Gift cards are becoming an increasingly popular holiday present, but as the market grows in value the question of what happens to money that goes unspent still looms large. Some 80% of respondents to a National Retail Federation survey said they planned to buy gift cards during the 2011 holiday season, while for the fifth year in a row they remain the most requested present with 58% of shoppers saying they’d like to receive a gift card. The market for gift cards is growing along with their popularity. Financial-consulting firm Tower Group estimates that gift-card sales will reach $100 billion in 2011.
Consumers aren’t the only ones who love gift cards. The retail industry also has many reasons to embrace them. Stores can’t count money received from the gift givers who purchase the cards as revenue until they’re redeemed, but this offers a number of benefits. First, it sets up a source of cash flow in the weeks after the holidays as recipients make their way to stores to spend the money on their cards.

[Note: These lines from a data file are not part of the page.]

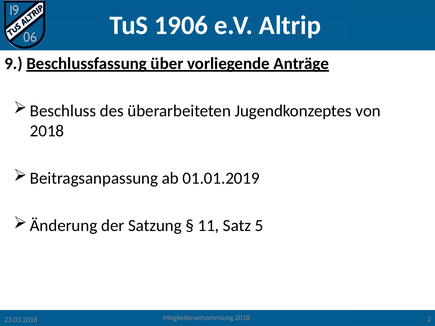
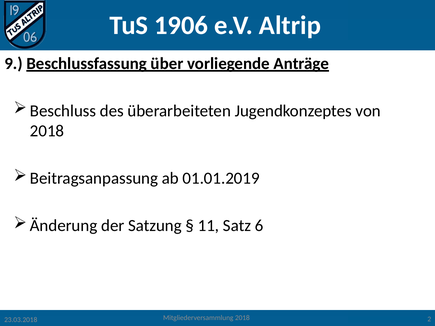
5: 5 -> 6
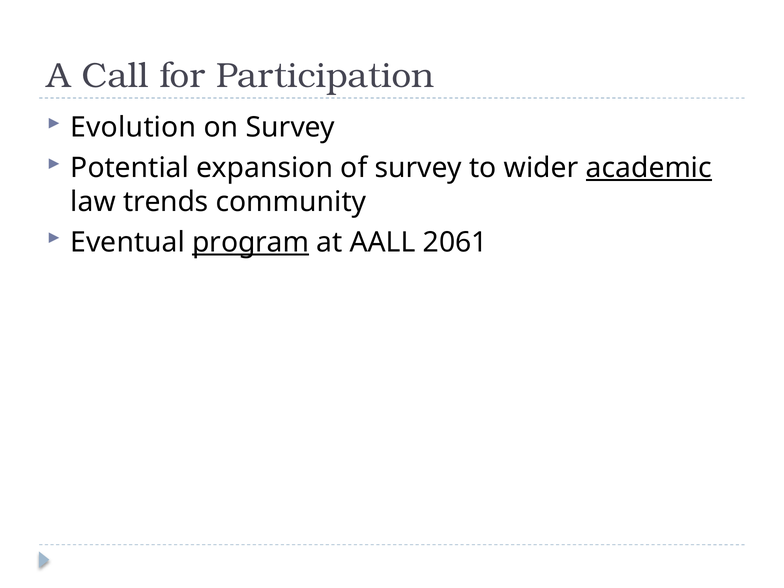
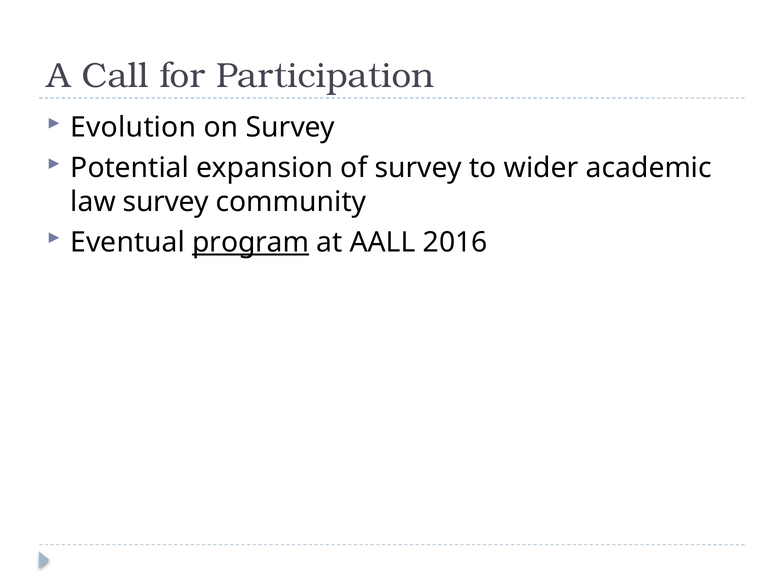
academic underline: present -> none
law trends: trends -> survey
2061: 2061 -> 2016
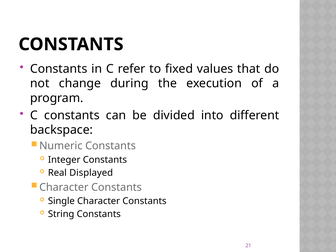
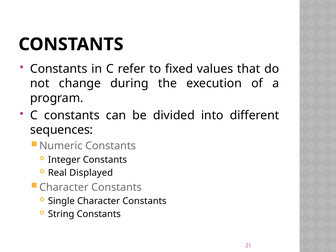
backspace: backspace -> sequences
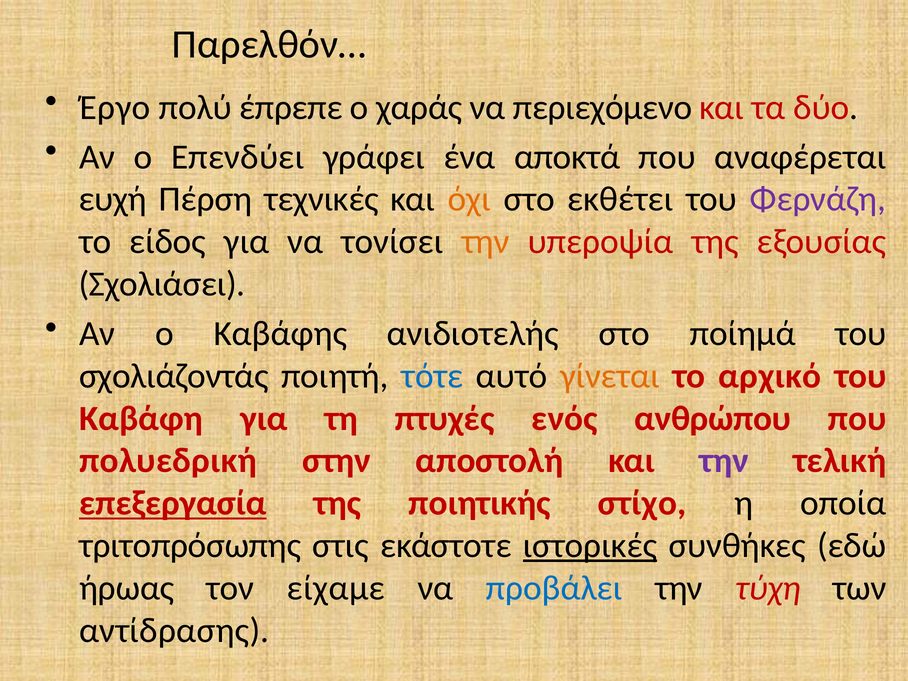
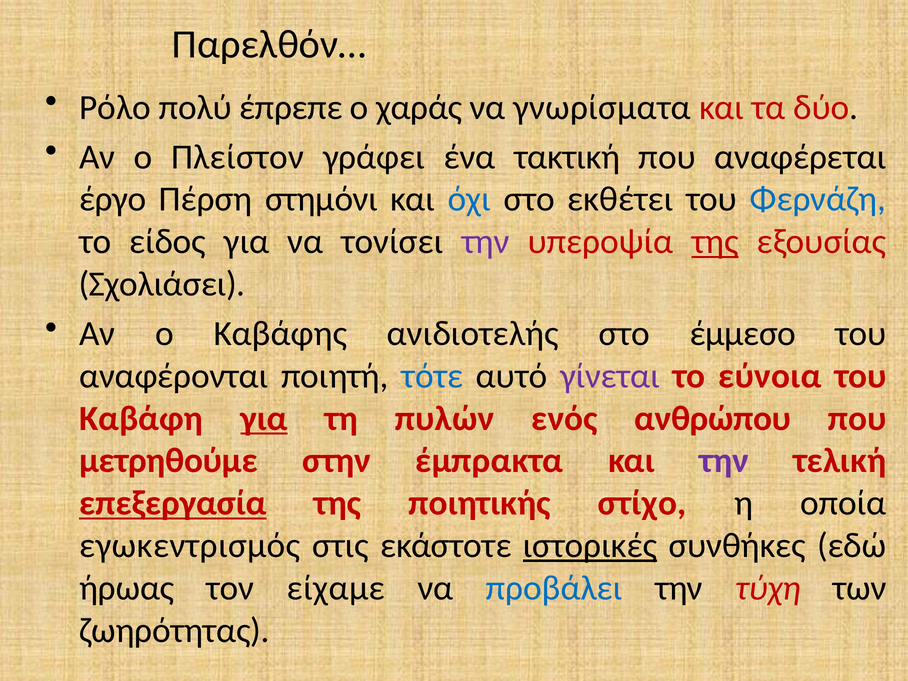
Έργο: Έργο -> Ρόλο
περιεχόμενο: περιεχόμενο -> γνωρίσματα
Επενδύει: Επενδύει -> Πλείστον
αποκτά: αποκτά -> τακτική
ευχή: ευχή -> έργο
τεχνικές: τεχνικές -> στημόνι
όχι colour: orange -> blue
Φερνάζη colour: purple -> blue
την at (486, 242) colour: orange -> purple
της at (715, 242) underline: none -> present
ποίημά: ποίημά -> έμμεσο
σχολιάζοντάς: σχολιάζοντάς -> αναφέρονται
γίνεται colour: orange -> purple
αρχικό: αρχικό -> εύνοια
για at (264, 418) underline: none -> present
πτυχές: πτυχές -> πυλών
πολυεδρική: πολυεδρική -> μετρηθούμε
αποστολή: αποστολή -> έμπρακτα
τριτοπρόσωπης: τριτοπρόσωπης -> εγωκεντρισμός
αντίδρασης: αντίδρασης -> ζωηρότητας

The answer to how retailers deal with those “lost” funds isn’t simple, and there are no hard-and-fast rules — either at the federal level of government or through national regulatory accounting principles. The Securities and Exchange Commission allows companies to take unused gift-card money as income once they can reasonably say the card won’t be redeemed, but there’s no set time limit. Best Buy, for example, sets that level at about two years. In fiscal 2011, the electronics company recorded $53 million in income from gift-card “breakage,” or cards that are unlikely ever to be redeemed, up from $43 million a year earlier.